Single cause explanations of events such as Brexit or the Trump victory are too simple. But there is an important and worrying economic background fact to both, which is that the Anglo-US style of western capitalism seems to have stopped working for most people.
*
For several years I have been teaching a session for Cambridge Judge Business School’s Advanced Leadership Programme on the global economic and financial outlook. I make two points: i) there is nobody in control of the world financial system, which allows unconstrained flows of funds into and out of countries in a destabilising way; and ii) the US capitalist economy no longer works for the majority of Americans, at least judged by its ability to generate rising incomes. The second of these is more serious, because it’s likely to apply not only to the US but to other advanced economies.
The problem can be told in a few charts. (The solution is alas far more difficult).
The first chart, from the Economic Policy Institute, shows that there has practically no real income growth for the median (middle of the distribution) US household in 20 years.
This is household data. We know also that levels of pay have been stagnant for much longer, going back to the mid-1970s. Many households sustain their income by having two people working, sometimes with more than two jobs between them.
The stagnation in median income has happened while the economy has still been growing. Logically, this means the growth of national income has gone instead to the very high income households. Here’s confirmation of that in a chart from the Congressional Budget Office.
The problem is that the previous long term relationship between productivity growth, which is the fundamental driver of rising living standards, and pay, has broken down.
The further logic of a fall in pay relative to productivity is that the overall income distribution has shifted from labour to capital, which is indeed the case.
The US economy used to deliver relatively steady income growth for the majority of the people. There were recessions from time to time but the long term expectation was of continued growth in living standards. That has not been true for a generation. Currently many Americans fear for their children’s future and wonder what has gone wrong. It is hardly surprising that a lot of them reject a presidential candidate who appears to offer no prospect of change and who is closely associated with institutions and decisions which seem to have brought about or entrenched the model of US capitalism which works very well for the very rich, for Wall Street and Silicon Valley but badly for everybody else.
The fact that not every western economy has seen these trends gives hope that there is an alternative path, though it’s very unclear how we could get there.
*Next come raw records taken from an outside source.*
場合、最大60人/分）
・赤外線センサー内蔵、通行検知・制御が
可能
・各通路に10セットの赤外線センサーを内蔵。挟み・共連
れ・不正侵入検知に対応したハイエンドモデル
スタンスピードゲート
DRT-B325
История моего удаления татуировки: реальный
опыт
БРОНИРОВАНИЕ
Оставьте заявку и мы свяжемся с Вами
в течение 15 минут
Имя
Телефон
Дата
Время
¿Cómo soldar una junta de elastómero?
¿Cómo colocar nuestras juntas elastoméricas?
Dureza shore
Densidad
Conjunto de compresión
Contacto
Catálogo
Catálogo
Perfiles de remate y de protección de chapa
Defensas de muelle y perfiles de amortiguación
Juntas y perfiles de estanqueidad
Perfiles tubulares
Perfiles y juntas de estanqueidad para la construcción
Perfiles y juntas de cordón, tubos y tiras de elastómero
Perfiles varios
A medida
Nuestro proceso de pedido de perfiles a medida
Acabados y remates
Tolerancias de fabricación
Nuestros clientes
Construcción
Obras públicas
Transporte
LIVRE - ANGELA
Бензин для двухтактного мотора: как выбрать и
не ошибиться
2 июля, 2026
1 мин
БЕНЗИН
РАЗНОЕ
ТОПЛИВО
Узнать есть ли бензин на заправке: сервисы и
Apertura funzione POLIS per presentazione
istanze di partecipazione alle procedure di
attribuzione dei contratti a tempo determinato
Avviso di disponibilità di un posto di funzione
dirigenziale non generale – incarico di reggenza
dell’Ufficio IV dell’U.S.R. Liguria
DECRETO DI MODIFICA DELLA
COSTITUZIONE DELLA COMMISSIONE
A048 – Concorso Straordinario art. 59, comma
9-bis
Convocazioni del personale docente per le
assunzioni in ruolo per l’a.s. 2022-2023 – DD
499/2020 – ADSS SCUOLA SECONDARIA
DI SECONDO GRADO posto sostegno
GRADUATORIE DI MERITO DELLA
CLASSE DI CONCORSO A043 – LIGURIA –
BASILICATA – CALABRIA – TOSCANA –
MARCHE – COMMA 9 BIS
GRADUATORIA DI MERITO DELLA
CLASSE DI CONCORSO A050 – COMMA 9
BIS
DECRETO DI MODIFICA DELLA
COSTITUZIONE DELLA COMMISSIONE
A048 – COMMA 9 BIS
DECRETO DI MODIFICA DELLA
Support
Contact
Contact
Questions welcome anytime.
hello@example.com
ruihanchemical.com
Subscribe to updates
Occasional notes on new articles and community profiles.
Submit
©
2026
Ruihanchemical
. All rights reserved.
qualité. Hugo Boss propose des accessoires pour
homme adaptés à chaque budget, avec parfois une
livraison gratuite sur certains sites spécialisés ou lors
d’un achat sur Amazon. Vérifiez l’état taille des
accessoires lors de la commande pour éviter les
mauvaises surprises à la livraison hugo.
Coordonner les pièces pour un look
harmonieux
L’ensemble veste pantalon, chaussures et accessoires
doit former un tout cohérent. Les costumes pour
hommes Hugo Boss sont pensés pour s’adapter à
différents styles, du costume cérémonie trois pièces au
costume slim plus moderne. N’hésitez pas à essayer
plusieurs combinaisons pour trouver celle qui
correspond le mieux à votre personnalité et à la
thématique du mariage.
Here is the US compared with France.
The explanations of this profound change in the US system include: technology, growing concentration in several industries, the rise of China, the decline in unionism (partly brought about by deliberate policy), tax policies, the massive rise in CEO pay associated with inefficiently targeted executive compensation and the rise in the share of income taken by the financial sector, much of it in ill-deserved fees on asset management products. Economic research is a long way from establishing a consensus on the various contributions of these factors, some of which can be changed but not all.